Saved entries:
↓

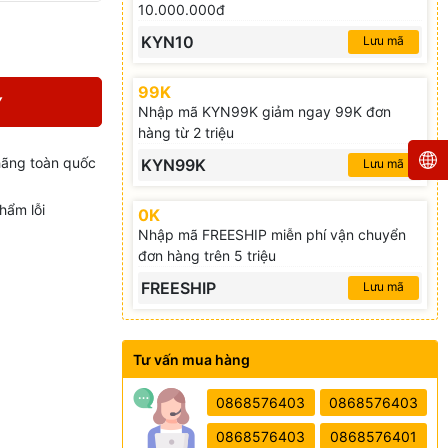
10.000.000đ
KYN10
Lưu mã
99K
Y
Nhập mã KYN99K giảm ngay 99K đơn
hàng từ 2 triệu
hãng toàn quốc
KYN99K
Lưu mã
hẩm lỗi
0K
Nhập mã FREESHIP miễn phí vận chuyển
đơn hàng trên 5 triệu
FREESHIP
Lưu mã
Tư vấn mua hàng
0868576403
0868576403
0868576403
0868576401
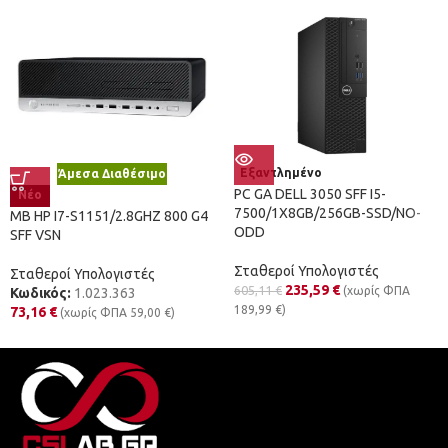
Εξαντλημένο
Άμεσα Διαθέσιμο
PC GA DELL 3050 SFF I5-
Νέο
7500/1X8GB/256GB-SSD/NO-
MB HP I7-S1151/2.8GHZ 800 G4
ODD
SFF VSN
Σταθεροί Υπολογιστές
Σταθεροί Υπολογιστές
235,59
€
605,11
€
(χωρίς ΦΠΑ
Κωδικός:
1.023.363
189,99
€
)
73,16
€
(χωρίς ΦΠΑ
59,00
€
)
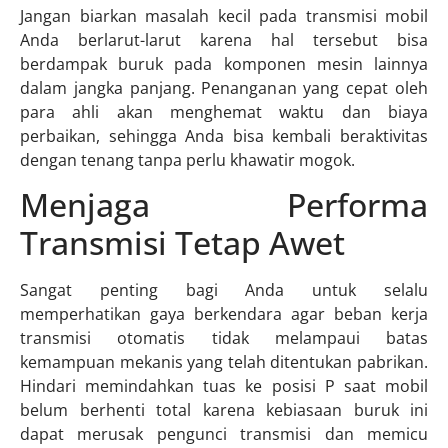
Jangan biarkan masalah kecil pada transmisi mobil
Anda berlarut-larut karena hal tersebut bisa
berdampak buruk pada komponen mesin lainnya
dalam jangka panjang. Penanganan yang cepat oleh
para ahli akan menghemat waktu dan biaya
perbaikan, sehingga Anda bisa kembali beraktivitas
dengan tenang tanpa perlu khawatir mogok.
Menjaga Performa
Transmisi Tetap Awet
Sangat penting bagi Anda untuk selalu
memperhatikan gaya berkendara agar beban kerja
transmisi otomatis tidak melampaui batas
kemampuan mekanis yang telah ditentukan pabrikan.
Hindari memindahkan tuas ke posisi P saat mobil
belum berhenti total karena kebiasaan buruk ini
dapat merusak pengunci transmisi dan memicu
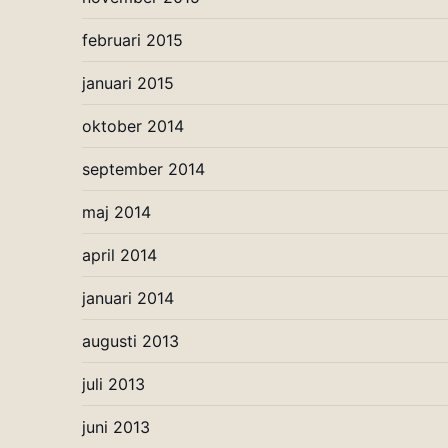
februari 2015
januari 2015
oktober 2014
september 2014
maj 2014
april 2014
januari 2014
augusti 2013
juli 2013
juni 2013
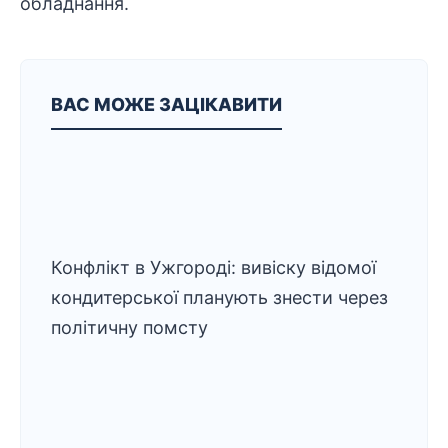
обладнання.
ВАС МОЖЕ ЗАЦІКАВИТИ
Конфлікт в Ужгороді: вивіску відомої
кондитерської планують знести через
політичну помсту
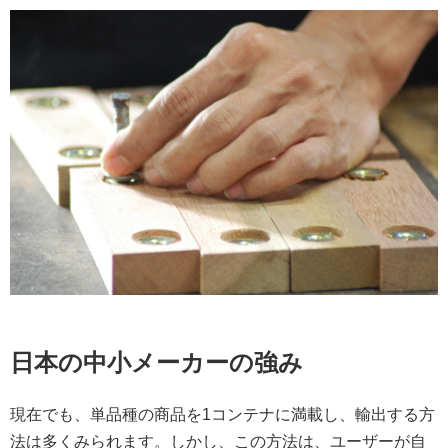
日本の中小メーカーの強み
現在でも、単品種の商品を1コンテナに満載し、輸出する方
法は多くみられます。しかし、この方法は、ユーザーが自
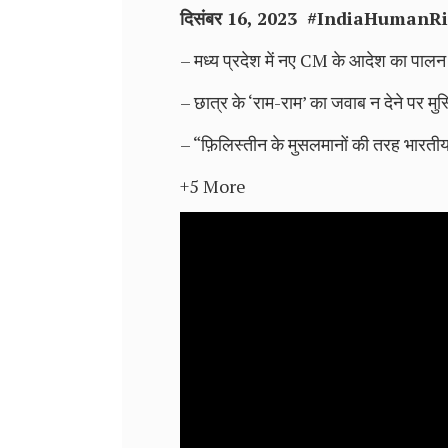
दिसंबर 16, 2023 #
IndiaHumanRi
– मध्य प्रदेश में नए CM के आदेश का पालन 
– छात्र के ‘राम-राम’ का जवाब न देने पर मु
– “फ़िलिस्तीन के मुसलमानों की तरह भारतीय 
+5 More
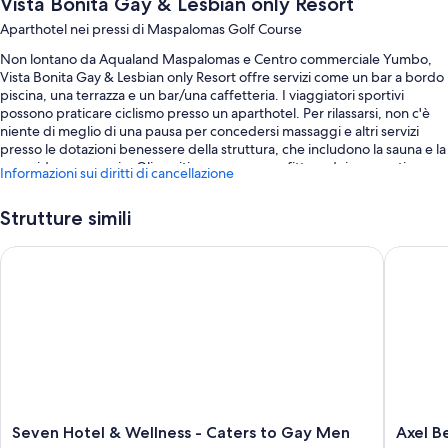
Vista Bonita Gay & Lesbian only Resort
Aparthotel nei pressi di Maspalomas Golf Course
Non lontano da Aqualand Maspalomas e Centro commerciale Yumbo,
Vista Bonita Gay & Lesbian only Resort offre servizi come un bar a bordo
piscina, una terrazza e un bar/una caffetteria. I viaggiatori sportivi
possono praticare ciclismo presso un aparthotel. Per rilassarsi, non c'è
niente di meglio di una pausa per concedersi massaggi e altri servizi
presso le dotazioni benessere della struttura, che includono la sauna e la
vasca idromassaggio. Gli ospiti possono approfittare dei seguenti
Informazioni sui diritti di cancellazione
servizi: il Wi-Fi gratuito in camera, un giardino e una biblioteca.
Potrai approfittare anche dei seguenti servizi:
Strutture simili
Una piscina all'aperto con lettini e ombrelloni da piscina
Seven Hotel & Wellness - Caters to Gay Men
Axel Bea
Un parcheggio non assistito gratuito
La colazione a buffet (a pagamento), un servizio di noleggio
biciclette e una navetta da e per l'aeroporto (a pagamento)
Check-out veloce, una cassetta di sicurezza presso la reception e
supporto per la prenotazione di escursioni e biglietti
Le recensioni degli ospiti menzionano con entusiasmo il personale
gentile della struttura.
Seven
Axel
Seven Hotel & Wellness - Caters to Gay Men
Axel B
Caratteristiche della camera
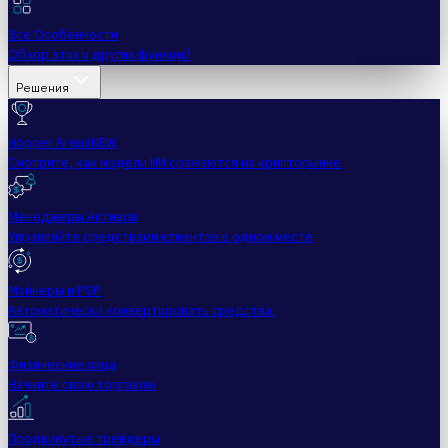
Все Особенности
Обзор этих и других функций
Решения
Hopper Arena
NEW
Смотрите, как модели ИИ сражаются на крипторынке
Менеджеры Активов
Управляйте средствами клиентов в одном месте
Майнеры и PSP
Автоматически конвертировать средства.
Физические лица
Начните свою торговлю
Продвинутые трейдеры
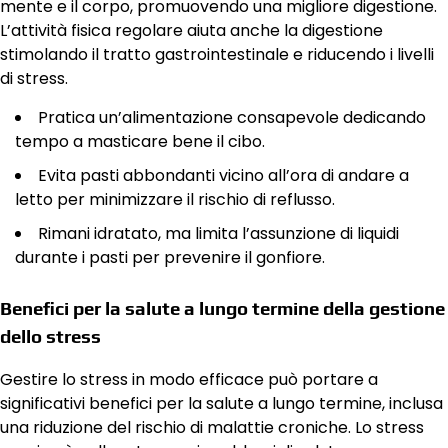
mente e il corpo, promuovendo una migliore digestione.
L’attività fisica regolare aiuta anche la digestione
stimolando il tratto gastrointestinale e riducendo i livelli
di stress.
Pratica un’alimentazione consapevole dedicando
tempo a masticare bene il cibo.
Evita pasti abbondanti vicino all’ora di andare a
letto per minimizzare il rischio di reflusso.
Rimani idratato, ma limita l’assunzione di liquidi
durante i pasti per prevenire il gonfiore.
Benefici per la salute a lungo termine della gestione
dello stress
Gestire lo stress in modo efficace può portare a
significativi benefici per la salute a lungo termine, inclusa
una riduzione del rischio di malattie croniche. Lo stress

↑

■ Action item
Search the entries for the word "rischio". Copy each line where it appears.

■ Exercise result
letto per minimizzare il rischio di reflusso.
una riduzione del rischio di malattie croniche. Lo stress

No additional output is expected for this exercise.